Postby pyrale » Sat May 07, 2011 7:41 am

Tonkyhonk wrote:hmm thanks, been reading pretty many threads on "how do i" section, i may have missed it then.
or maybe, just maybe, wasnt it about cattles? because having -5/+20 is like, being able to grow q30 trees out of all q10 materials which sounds most unlikely to me...or ive been just unlucky enough not to have one at all.

Honestly, it's long ago and you may aswell be right.
About the mats used, I believe they would simply cap the stuff you build (since you don't directly get a Q80 tree out of Q80 mats either)
Tonkyhonk wrote:glad to hear you agree there, but then, your original statement which made me write that line was;
pyrale wrote:With this world, I have the feeling that foraging still remains one (if not the) major activity of a village, which, I think, may annoy some players which don't really like it.

so, am i right to take that this line doesnt apply any more?

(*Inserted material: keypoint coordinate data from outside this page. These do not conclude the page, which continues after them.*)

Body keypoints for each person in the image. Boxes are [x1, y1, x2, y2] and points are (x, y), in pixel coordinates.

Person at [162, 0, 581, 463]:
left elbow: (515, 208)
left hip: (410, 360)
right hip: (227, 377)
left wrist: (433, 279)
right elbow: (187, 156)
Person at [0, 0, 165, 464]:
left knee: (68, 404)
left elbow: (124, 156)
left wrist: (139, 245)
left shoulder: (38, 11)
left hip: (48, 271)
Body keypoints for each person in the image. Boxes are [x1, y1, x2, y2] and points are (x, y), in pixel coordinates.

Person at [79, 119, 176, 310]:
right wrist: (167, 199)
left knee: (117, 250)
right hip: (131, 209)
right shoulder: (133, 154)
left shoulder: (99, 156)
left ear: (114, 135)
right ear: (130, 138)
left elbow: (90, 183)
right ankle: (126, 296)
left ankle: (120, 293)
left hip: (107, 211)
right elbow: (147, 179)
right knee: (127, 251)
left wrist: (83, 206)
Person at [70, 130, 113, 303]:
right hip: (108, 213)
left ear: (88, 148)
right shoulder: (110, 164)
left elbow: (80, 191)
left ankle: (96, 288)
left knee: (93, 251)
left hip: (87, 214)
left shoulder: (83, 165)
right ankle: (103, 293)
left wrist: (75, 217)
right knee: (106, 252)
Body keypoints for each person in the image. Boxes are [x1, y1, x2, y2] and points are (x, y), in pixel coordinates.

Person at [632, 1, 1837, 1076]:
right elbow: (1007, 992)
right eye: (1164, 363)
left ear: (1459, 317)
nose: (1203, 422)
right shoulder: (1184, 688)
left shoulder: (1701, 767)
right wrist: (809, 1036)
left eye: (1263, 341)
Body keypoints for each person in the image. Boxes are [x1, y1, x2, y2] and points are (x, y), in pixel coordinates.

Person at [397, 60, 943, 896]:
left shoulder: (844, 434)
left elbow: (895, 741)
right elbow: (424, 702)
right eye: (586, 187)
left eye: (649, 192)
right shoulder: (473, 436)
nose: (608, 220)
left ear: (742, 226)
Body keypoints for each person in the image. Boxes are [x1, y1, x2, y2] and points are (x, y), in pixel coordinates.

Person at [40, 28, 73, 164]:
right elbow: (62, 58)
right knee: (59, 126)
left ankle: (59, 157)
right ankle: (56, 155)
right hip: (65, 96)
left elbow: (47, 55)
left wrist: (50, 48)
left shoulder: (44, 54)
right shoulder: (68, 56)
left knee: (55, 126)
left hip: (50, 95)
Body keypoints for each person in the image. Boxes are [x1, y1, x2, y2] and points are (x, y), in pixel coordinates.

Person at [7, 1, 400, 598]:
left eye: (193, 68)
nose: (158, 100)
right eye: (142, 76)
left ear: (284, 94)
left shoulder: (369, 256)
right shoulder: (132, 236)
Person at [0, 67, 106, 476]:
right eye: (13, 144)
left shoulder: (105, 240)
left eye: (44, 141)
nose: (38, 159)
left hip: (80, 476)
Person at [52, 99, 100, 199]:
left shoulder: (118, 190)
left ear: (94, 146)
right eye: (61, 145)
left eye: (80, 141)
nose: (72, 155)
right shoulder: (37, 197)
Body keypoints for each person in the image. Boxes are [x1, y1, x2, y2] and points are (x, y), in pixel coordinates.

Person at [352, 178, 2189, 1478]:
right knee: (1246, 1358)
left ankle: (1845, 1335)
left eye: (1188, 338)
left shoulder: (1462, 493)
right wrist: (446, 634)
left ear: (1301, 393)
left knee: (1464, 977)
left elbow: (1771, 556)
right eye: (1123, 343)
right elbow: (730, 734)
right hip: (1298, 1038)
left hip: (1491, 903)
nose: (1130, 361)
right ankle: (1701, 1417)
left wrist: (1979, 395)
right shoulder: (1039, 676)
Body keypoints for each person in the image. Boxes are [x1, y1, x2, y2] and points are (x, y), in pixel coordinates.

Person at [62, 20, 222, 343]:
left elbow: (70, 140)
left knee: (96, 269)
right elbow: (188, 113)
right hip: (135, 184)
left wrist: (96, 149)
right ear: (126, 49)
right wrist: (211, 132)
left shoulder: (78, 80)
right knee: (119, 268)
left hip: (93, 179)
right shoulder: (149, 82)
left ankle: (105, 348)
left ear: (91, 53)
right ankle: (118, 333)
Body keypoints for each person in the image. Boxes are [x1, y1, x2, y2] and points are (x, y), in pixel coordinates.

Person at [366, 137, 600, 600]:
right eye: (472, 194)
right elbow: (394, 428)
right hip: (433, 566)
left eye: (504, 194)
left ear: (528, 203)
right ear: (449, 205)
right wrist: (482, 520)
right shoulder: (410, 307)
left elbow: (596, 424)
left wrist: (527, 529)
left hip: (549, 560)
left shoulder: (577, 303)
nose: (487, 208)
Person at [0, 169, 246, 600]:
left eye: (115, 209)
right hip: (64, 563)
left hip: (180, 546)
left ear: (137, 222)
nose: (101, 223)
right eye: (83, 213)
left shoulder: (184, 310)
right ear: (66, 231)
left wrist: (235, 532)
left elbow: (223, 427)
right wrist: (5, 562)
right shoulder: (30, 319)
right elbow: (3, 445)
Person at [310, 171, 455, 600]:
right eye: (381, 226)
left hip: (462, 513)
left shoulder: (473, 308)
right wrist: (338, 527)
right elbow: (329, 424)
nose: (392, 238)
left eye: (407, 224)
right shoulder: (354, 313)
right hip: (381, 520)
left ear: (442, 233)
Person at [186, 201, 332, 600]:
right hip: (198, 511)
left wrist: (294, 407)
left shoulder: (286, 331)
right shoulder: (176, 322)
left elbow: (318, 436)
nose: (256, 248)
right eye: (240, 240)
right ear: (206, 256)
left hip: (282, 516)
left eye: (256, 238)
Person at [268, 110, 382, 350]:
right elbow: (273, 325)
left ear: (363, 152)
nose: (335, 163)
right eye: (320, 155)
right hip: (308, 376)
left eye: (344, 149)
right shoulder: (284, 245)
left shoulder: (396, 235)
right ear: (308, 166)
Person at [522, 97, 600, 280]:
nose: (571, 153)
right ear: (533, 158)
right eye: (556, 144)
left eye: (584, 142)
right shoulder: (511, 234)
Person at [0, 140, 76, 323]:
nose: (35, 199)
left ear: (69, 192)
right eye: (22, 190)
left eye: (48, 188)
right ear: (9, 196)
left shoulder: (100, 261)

What I was trying to say here, is that there is no common place between last world's foraging time investment (and even counting the other exploring activities) where a town could run efficiently around 1-3 explorers for 5-10 people and this world's where you NEED many many many explorers to get a good income of LPs until the end of the world (that is, unless you can sell insane ressources to get loads of curios - it's not proved but I doubt a large village can live from trade curio-wise).